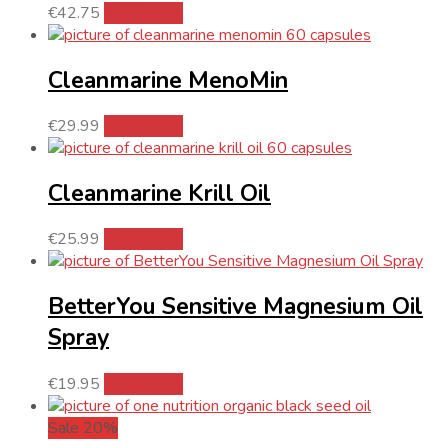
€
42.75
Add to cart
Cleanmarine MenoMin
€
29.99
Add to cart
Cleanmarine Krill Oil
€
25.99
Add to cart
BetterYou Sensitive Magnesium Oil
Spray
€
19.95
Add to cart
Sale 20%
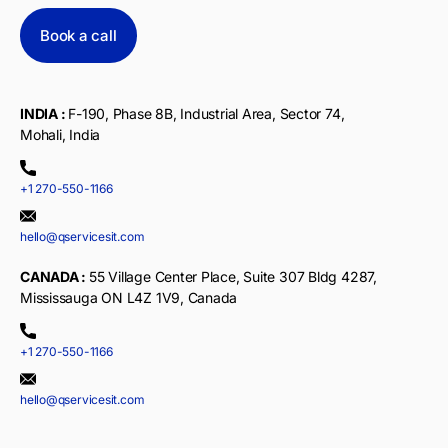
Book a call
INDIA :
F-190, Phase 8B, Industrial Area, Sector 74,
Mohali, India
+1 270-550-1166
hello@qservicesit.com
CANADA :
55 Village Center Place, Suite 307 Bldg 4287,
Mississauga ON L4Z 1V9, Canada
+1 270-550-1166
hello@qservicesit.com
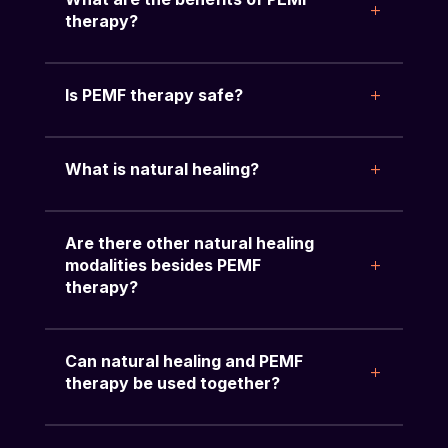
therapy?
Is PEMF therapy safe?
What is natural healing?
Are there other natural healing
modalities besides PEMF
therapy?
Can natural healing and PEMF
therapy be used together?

-------

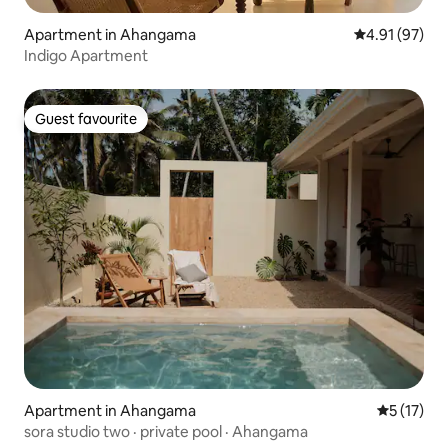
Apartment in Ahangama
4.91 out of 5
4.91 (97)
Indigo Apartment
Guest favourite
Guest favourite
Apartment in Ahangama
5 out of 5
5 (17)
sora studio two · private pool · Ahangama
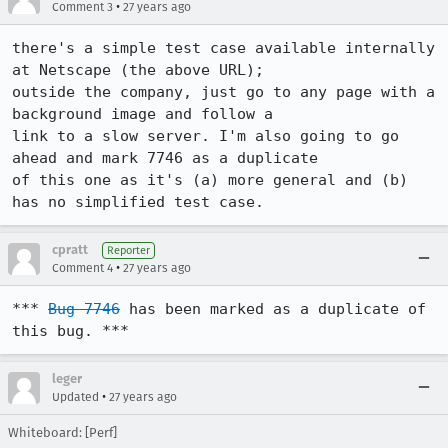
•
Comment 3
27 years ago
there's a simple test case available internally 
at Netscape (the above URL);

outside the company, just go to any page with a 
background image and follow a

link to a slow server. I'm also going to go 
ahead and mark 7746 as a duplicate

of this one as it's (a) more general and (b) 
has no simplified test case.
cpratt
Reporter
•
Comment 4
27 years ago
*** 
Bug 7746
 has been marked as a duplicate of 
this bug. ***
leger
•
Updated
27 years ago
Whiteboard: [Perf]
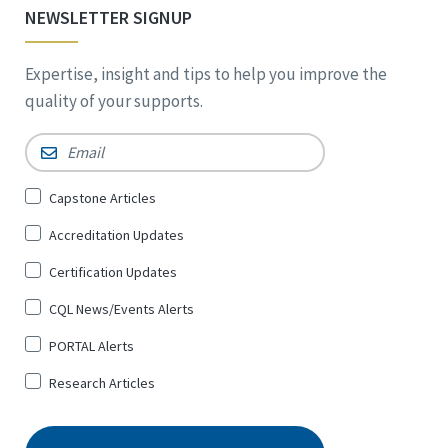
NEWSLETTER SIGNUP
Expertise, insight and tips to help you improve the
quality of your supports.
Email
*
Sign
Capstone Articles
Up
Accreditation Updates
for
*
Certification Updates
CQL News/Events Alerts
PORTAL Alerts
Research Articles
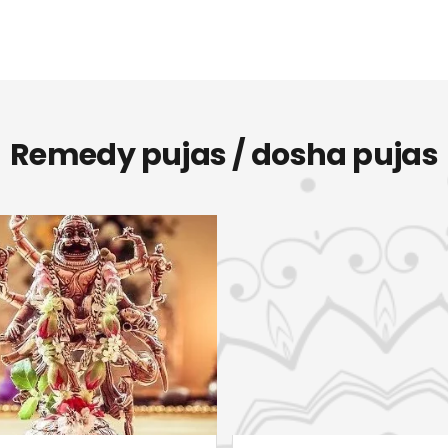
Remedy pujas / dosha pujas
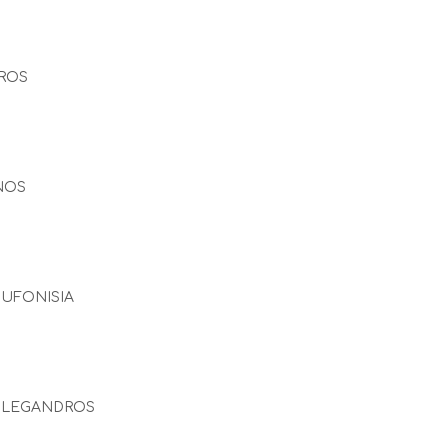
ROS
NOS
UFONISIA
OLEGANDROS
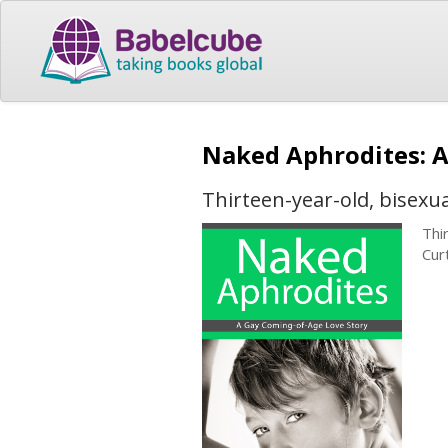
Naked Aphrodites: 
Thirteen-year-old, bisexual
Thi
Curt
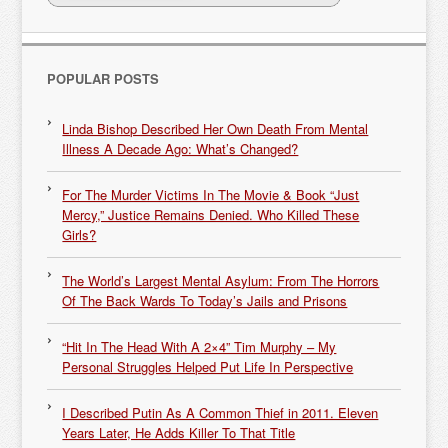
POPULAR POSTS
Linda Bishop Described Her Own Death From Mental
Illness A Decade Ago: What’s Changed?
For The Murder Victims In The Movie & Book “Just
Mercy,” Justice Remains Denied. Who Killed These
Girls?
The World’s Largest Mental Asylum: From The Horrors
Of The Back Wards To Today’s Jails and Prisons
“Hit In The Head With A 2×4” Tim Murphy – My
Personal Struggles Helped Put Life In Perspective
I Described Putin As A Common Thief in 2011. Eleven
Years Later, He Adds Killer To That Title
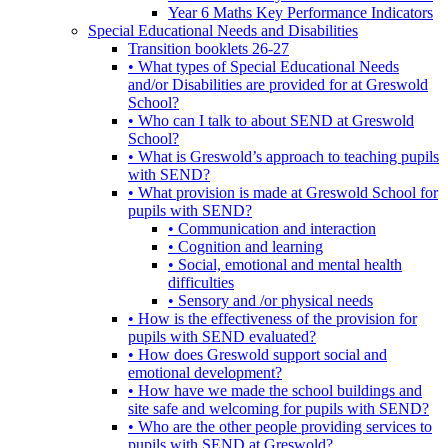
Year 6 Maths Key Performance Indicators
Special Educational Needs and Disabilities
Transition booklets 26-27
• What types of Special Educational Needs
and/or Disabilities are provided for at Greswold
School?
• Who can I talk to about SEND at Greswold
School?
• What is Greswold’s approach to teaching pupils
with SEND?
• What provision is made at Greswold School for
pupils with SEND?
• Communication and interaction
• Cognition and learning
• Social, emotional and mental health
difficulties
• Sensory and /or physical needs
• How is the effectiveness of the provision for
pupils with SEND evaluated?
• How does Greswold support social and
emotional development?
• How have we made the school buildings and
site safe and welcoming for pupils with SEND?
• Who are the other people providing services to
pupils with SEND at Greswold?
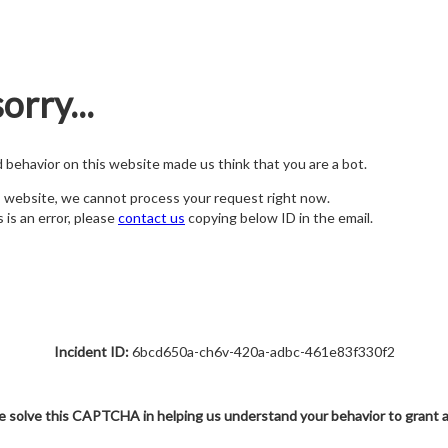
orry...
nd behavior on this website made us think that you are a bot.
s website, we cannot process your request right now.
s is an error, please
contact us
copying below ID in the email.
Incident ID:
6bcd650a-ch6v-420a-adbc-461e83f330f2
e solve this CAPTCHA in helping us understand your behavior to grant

-------

The task
Reproduce the lines of the entries verbatim, from the line containing "of this one as it's (a) more general and (b)" through the line containing "Years Later, He Adds Killer To That Title", both included. Omit the picture markers from your output.

Answer for this exercise
of this one as it's (a) more general and (b) 
has no simplified test case.
cpratt
Reporter
•
Comment 4
27 years ago
*** 
Bug 7746
 has been marked as a duplicate of 
this bug. ***
leger
•
Updated
27 years ago
Whiteboard: [Perf]
NEWSLETTER SIGNUP
Expertise, insight and tips to help you improve the
quality of your supports.
Email
*
Sign
Capstone Articles
Up
Accreditation Updates
for
*
Certification Updates
CQL News/Events Alerts
PORTAL Alerts
Research Articles
Remedy pujas / dosha pujas
ROS
NOS
UFONISIA
OLEGANDROS
Naked Aphrodites: 
Thirteen-year-old, bisexual
Thi
Curt
POPULAR POSTS
Linda Bishop Described Her Own Death From Mental
Illness A Decade Ago: What’s Changed?
For The Murder Victims In The Movie & Book “Just
Mercy,” Justice Remains Denied. Who Killed These
Girls?
The World’s Largest Mental Asylum: From The Horrors
Of The Back Wards To Today’s Jails and Prisons
“Hit In The Head With A 2×4” Tim Murphy – My
Personal Struggles Helped Put Life In Perspective
I Described Putin As A Common Thief in 2011. Eleven
Years Later, He Adds Killer To That Title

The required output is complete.